Acute myeloid leukemia (AML) consists of a group of malignant disorders characterized by the replacement of normal bone marrow with abnormal, immature blood-forming cells. AML is a relatively rare disease, as it accounts for about 1.2% of cancer deaths in the United States. However, as age is an adverse factor, it is expected that AML incidence increases as the population ages. Without treatment, most people with acute myeloblastic leukemia develop infection and bleeding and die within a few weeks to months after being diagnosed. AML is often mentioned under one of the following names:
• acute myelocytic leukemia
• acute myelogenous leukemia
• acute granulocytic leukemia
• non-lymphocytic leukemia
• acute myeloid cancer
The 5-year survival rate refers to the number of patients with acute myeloid cancer still alive after 5 years since treatment, compared to the general population. Myelo cancer therapy has as a result an average 5-year survival of 20% to 40% of the patients, without any relapse. Relapses occur in the majority of the cases within the first 5 years after initial treatment, and most people who stay leukemia-free after 5 years are considered cured.
AML often starts in the bone marrow, but in most cases it is transferred to the blood. Further spreading affects different parts of the body including the lymph nodes, liver, spleen, central nervous system (brain and spinal cord), the testicles (in men) and ovaries (in women). The presence of an overly high number of leukemic myeloblasts in the bone marrow, blood and the different organs undermines the ability of the body to protect itself against infection. Infection is the number one cause of death in myelo cancer. The number two cause is bleeding. Malfunction in blood clotting makes bleeding a life-threatening condition even in case of minor injuries.
There are two factors that cause treatment failure in acute myeloid leukemia:
• Resistance to therapy: resistance is most often manifested as relapse after a brief period of remission. It is less often for resistance to manifest as failure to enter complete remission (CR).
• Early death: though any definition of early death can be considered arbitrary, usually patients dying within a period of seven weeks after chemotherapy starts, enter this category.

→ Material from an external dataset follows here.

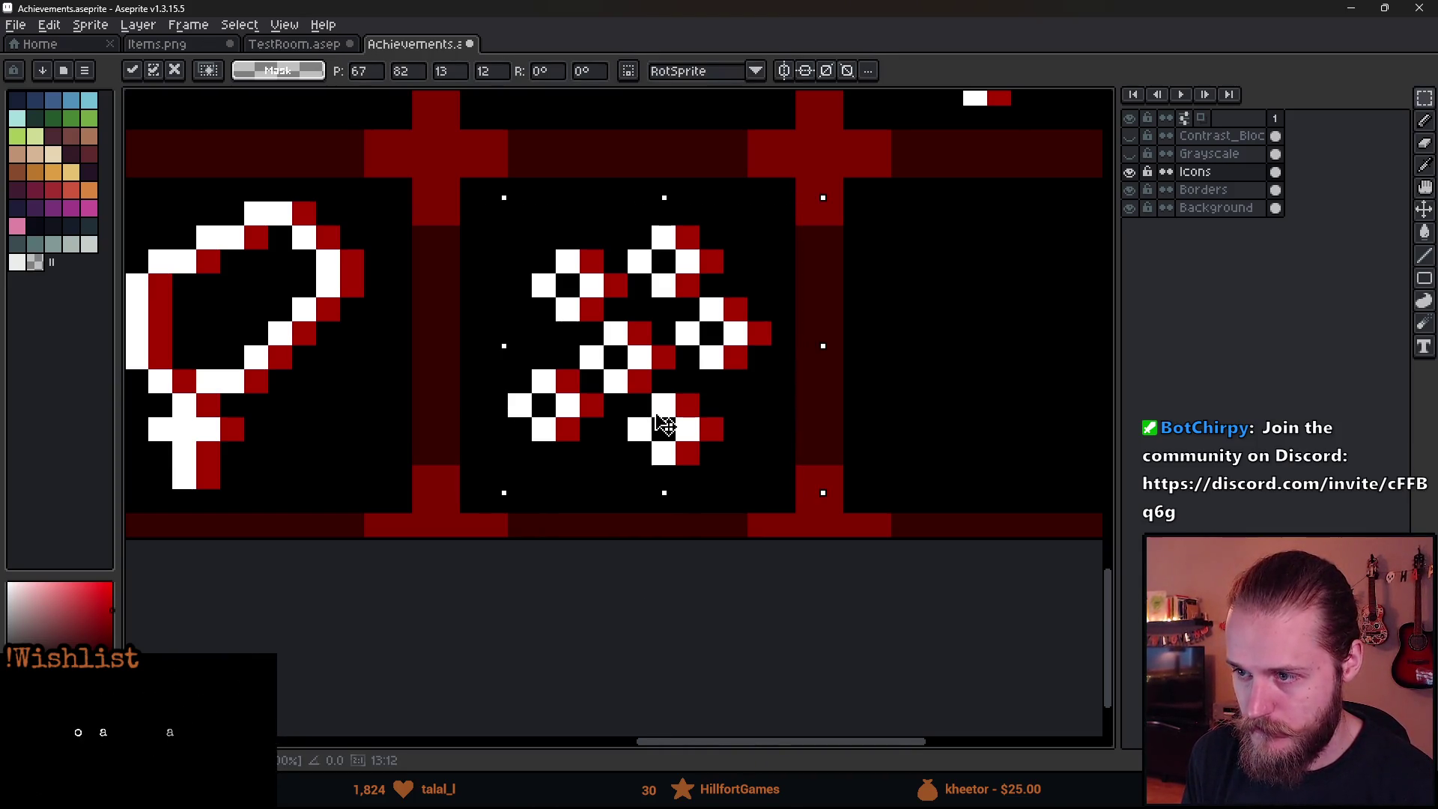
key(ctrl+d)
scroll(642, 552, left, 4)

Risk factors for early death are age, performance status, and organ function, while the risk factors for chemotherapy resistance are cytogenetics and a history of abnormal blood counts for a period of at least one month prior to the AML diagnosis.
Despite the developments of medical science technology and even if the cure rate has improved, treatments are still associated with notable morbidity and mortality. For this reason, clinical trials that research potential new approaches to treatment are often the only option for patients for whom standard therapy does not work or exist. Call us today and learn about your sign-up options for our Phase 2 PD-616 study!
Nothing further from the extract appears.